My sister-in-law, Manda, visited us from Washington during Thanksgiving. Ben and I had the luxury of going out with her and her fiancé one evening, while my in-laws watched the kids. Over dinner, we caught up and she asked me about my blog. She mentioned that she thought I was becoming a better writer. I appreciated the compliment not because I want to be a better writer, but because I hope to become a better communicator.
There is nothing like writing daily that makes you realize how lacking your vocabulary is. About 75% of my conversation consists of the words “dude,” “word,” and “rad.” And while those phrases are sufficient to manage most of my daily exchanges, it might be nice to mix things up with the occasional “I concur.”

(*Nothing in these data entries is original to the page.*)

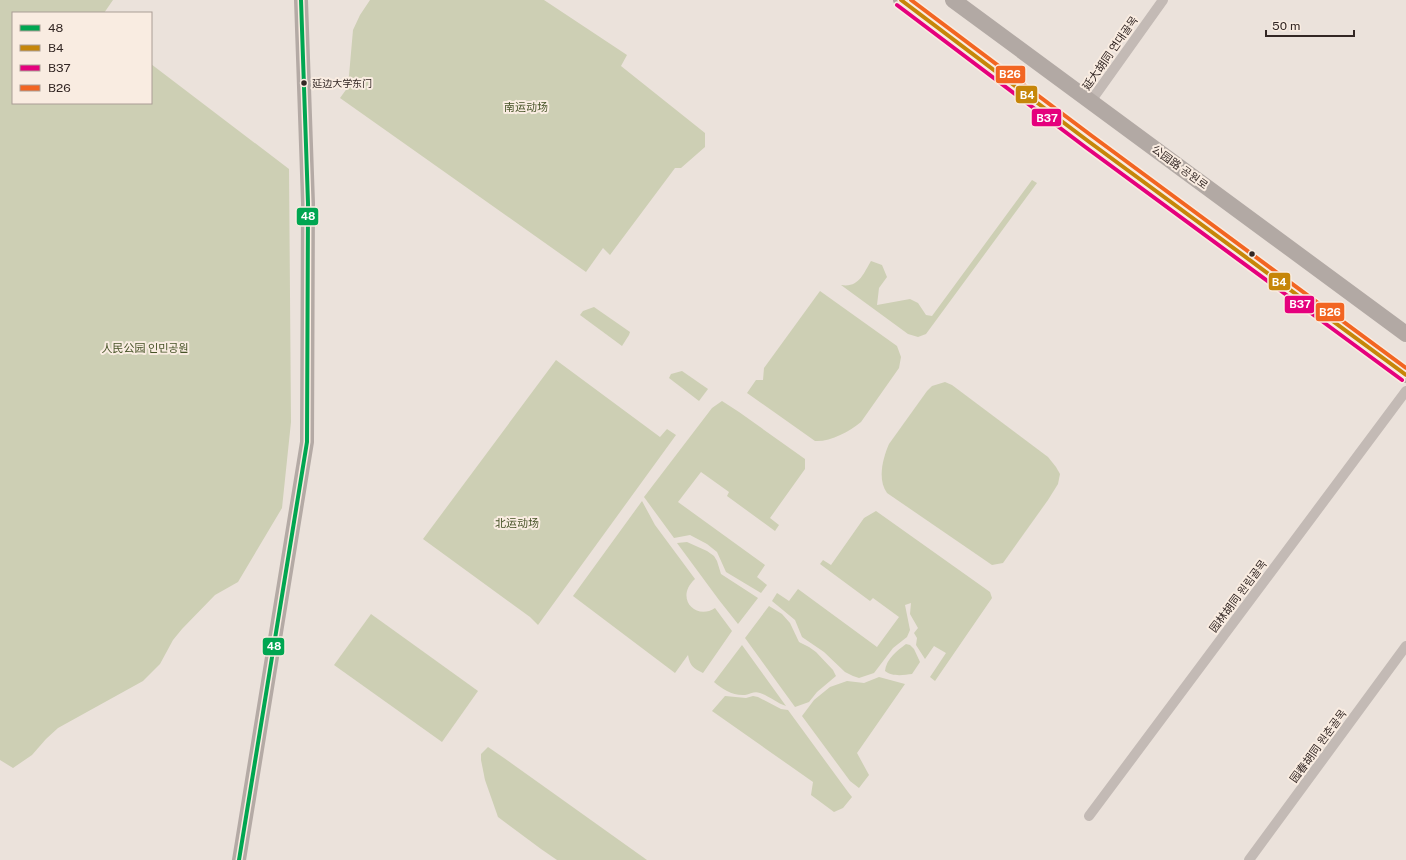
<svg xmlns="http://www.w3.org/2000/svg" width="1406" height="860" font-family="'Public Sans','Noto Sans SC','Noto Sans KR',sans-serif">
<rect width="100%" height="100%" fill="#ebe2db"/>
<!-- green -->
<g fill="#cdcfb4">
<path d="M0,0H113L104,13H13V103H151V64L289,169L291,422L282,508L238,582L215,595L182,629L173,640L160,664L143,681L58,728L46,739L32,755L13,768L0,760Z"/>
<path d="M370,0H544L627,55L621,66L705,133V147L681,168H675L610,255L603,248L586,272L340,98L348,87L353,30L360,15Z"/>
<path d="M1032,180L1037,183L926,334L918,337L908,334L841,285C859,288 863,274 871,261L882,265L887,277L879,288L877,305L910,299L918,303L926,315L932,316Z"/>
<path d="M820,291L897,346L901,357L899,368L861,422C849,432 830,442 815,441L747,393L756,380H763L764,368Z"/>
<path d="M594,307L630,332L629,335L622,346L580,315L583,311Z"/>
<path d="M556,360L660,437L667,429L676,435L538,625L530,617L423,539Z"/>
<path d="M682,371L708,389L699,401L669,378L671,374Z"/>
<path d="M945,382L952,385L1048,457L1056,467L1060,474L1058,484L1048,500L1003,563L992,565L887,493C877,479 883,458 889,444L927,391L932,386Z"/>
<path d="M722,401L739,412L805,459V469L770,518L779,525L775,531L727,496L729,492L701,472L678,502L765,565L757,577L767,585L761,593L726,572L717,552L707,544L690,535L674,538L644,497L712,408Z"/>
<path d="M642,501L655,525L695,579C674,598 696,621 715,608L732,631L703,673C693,668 690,666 688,655L675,673L573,596Z"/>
<path d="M876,511L990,592L992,598L935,681L930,677L946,653L934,646L925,659L916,645L917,638L914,633L918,628L910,614L911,603L905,605L910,630L907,637L893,648L874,673L859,678L853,676L845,672L824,652L802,637L795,620L772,601L777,593L789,601L798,589L877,647L899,617L873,598L870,601L820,564L823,560L831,565L864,518Z"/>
<path d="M687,542L707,551L714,556L717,561L721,574L758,598L738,624L719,600L677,543Z"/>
<path d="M769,606L782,614L790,623L799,642L809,647L816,652L833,670L836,676L817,692L809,702L795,707L745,638Z"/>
<path d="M371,614L478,691L442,742L334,665Z"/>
<path d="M906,644L910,645L914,649L920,662L912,674C904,675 892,677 885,671C886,659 898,650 906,644Z"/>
<path d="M742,645L786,706C777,703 769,696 760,693C754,691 751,694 745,695C733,696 722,689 714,682Z"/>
<path d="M879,677L905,684L857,753L869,775L859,788L850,781L802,716L814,700L830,687L847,681L864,683Z"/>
<path d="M725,696L746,698L753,696L758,697L781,709L788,710L848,792L852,797L843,808L834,812L811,795L813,782L712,711Z"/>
<path d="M488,747L504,758L647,860H557L541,849L498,817L485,780L481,760V754Z"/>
</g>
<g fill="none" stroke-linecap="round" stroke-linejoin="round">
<!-- street -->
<g stroke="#c3bab5" stroke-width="10">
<path d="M1091,101L1163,0"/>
<path d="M1089,816L1406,391"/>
<path d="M1249,860L1406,646"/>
</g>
<!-- secondary -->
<path stroke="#b4aaa5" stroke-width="14" d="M239,860L307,442L308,203L301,0"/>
<!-- primary -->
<g stroke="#b2a9a4" stroke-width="16">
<path d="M901,0L1088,141L1406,375"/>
<path d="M953,0L1406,334"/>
</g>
<defs>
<path id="bus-1" d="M239,860L307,442L308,203L301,0"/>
<path id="bus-2" d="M901,0L1088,141L1406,375"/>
<path id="bus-3" d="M897,5L1084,146L1402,380"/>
<path id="bus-4" d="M911,0L1092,136L1406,368"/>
</defs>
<!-- bus-1 casing -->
<use href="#bus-1" stroke="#f9ece1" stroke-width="7"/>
<!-- bus-2 casing -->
<use href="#bus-2" stroke="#f9ece1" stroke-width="7"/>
<!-- bus-3 casing -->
<use href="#bus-3" stroke="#f9ece1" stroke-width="7"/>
<!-- bus-4 casing -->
<use href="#bus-4" stroke="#f9ece1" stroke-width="7"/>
<!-- bus-1 -->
<use href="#bus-1" stroke="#00a651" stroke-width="4"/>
<!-- bus-2 -->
<use href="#bus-2" stroke="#c68609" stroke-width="4"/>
<!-- bus-3 -->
<use href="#bus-3" stroke="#e5007d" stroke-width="4"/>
<!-- bus-4 -->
<use href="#bus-4" stroke="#f26522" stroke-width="4"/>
</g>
<!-- markers -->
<g fill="#332724" stroke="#f9ece1" stroke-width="1.5">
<circle cx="304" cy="83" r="3.5"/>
<circle cx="1252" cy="254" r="3.5"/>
</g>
<g text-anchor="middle" stroke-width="4" stroke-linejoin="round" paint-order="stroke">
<!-- bus labels -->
<g font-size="10" fill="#332724" stroke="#f9ece1" text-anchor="start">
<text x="312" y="87">延边大学东门</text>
</g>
<!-- street labels -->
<g font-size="11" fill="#332724" stroke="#f9ece1">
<text transform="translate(1110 53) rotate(-55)" y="4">延大胡同 연대골목</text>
<text transform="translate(1180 167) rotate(36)" y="4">公园路 공원로</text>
<text transform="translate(1238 596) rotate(-53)" y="4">园林胡同 원림골목</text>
<text transform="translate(1318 746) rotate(-54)" y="4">园春胡同 원춘골목</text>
</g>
<!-- park labels -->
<g font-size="11" fill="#465227" stroke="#f9ece1">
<text x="526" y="111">南运动场</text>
<text x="145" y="352">人民公园 인민공원</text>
<text x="517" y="527">北运动场</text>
</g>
</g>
<g stroke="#f9ece1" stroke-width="1.5">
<rect x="995" y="65" width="31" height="19" rx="4" fill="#f26522"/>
<rect x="1015" y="85" width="23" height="19" rx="4" fill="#c68609"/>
<rect x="1031" y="108" width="31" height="19" rx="4" fill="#e5007d"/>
<rect x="296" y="207" width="23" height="19" rx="4" fill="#00a651"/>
<rect x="1268" y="272" width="23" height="19" rx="4" fill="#c68609"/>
<rect x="1284" y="295" width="31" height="19" rx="4" fill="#e5007d"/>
<rect x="1315" y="302" width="30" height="20" rx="4" fill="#f26522"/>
<rect x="262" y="637" width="23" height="19" rx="4" fill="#00a651"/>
</g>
<g font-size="11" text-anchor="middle" font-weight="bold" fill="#fff">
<text x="1010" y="78">B26</text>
<text x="1027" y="99">B4</text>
<text x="1047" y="122">B37</text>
<text x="308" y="220">48</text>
<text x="1279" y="286">B4</text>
<text x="1300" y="308">B37</text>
<text x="1330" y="316">B26</text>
<text x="274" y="650">48</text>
</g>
<!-- legend -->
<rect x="12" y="12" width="140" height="92" fill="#f9ece1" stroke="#aa9d95"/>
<rect x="20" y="25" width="20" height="6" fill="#00a651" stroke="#aa9d95"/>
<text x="48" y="32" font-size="12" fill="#332724">48</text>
<rect x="20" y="45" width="20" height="6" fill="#c68609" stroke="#aa9d95"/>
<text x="48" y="52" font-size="12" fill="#332724">B4</text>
<rect x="20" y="65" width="20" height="6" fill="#e5007d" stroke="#aa9d95"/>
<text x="48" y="72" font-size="12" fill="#332724">B37</text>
<rect x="20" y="85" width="20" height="6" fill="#f26522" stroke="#aa9d95"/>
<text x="48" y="92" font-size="12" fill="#332724">B26</text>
<!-- scale -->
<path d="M1266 30v6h88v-6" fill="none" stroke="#332724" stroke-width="2"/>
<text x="1272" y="30" font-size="12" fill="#332724" stroke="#f9ece1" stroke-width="3" paint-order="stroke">50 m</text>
</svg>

Writing is making it painfully obvious how lacking I am in the talking department. If I actually counted how many times I utter “like” in a day, my head would, like, explode. Since I am hoping to earn a teaching degree, talking is a skill I might want to improve upon.
I’m sure writers have always utilized the thesaurus, but modern writers have the advantage of having it a click away. For giggles, while typing this post, I checked for synonyms for dude- guy, fellow, man. As silly as it sounds, in terms of communication, there is a difference. Is that fellow across the room just some guy or is he my dude?
Vocabulary should not be wielded as a method to prove your intellect. It is used to express the exact nature of your feelings. To describe a setting in detail, so the reader or listener experiences your tale with you. I feel like I’ve gotten lazy with words. Why say exactly what I mean, when I can kind of sort of tell you what I’m thinking? It’s a lot easier. I still myself structuring my sentences in the exact same way, line after line. Utilizing a broad vocabulary is not natural to me. I struggle not to lean on clichés.
But I think the exercise of writing is helping me to be more conscious of these things. I try harder to find the words to say what I mean, even if I fail from time to time and spew forth ramblings without thought. I haven’t eliminated rad from my conversations, but I’ll throw in an occasional awesome to keep it fresh.
Still, if in a few years, your first grader responds with “word” when you tell him grandma is coming over for a visit, you might want to have a talk with his new teacher. Call her “dude” so she knows you speak on her level.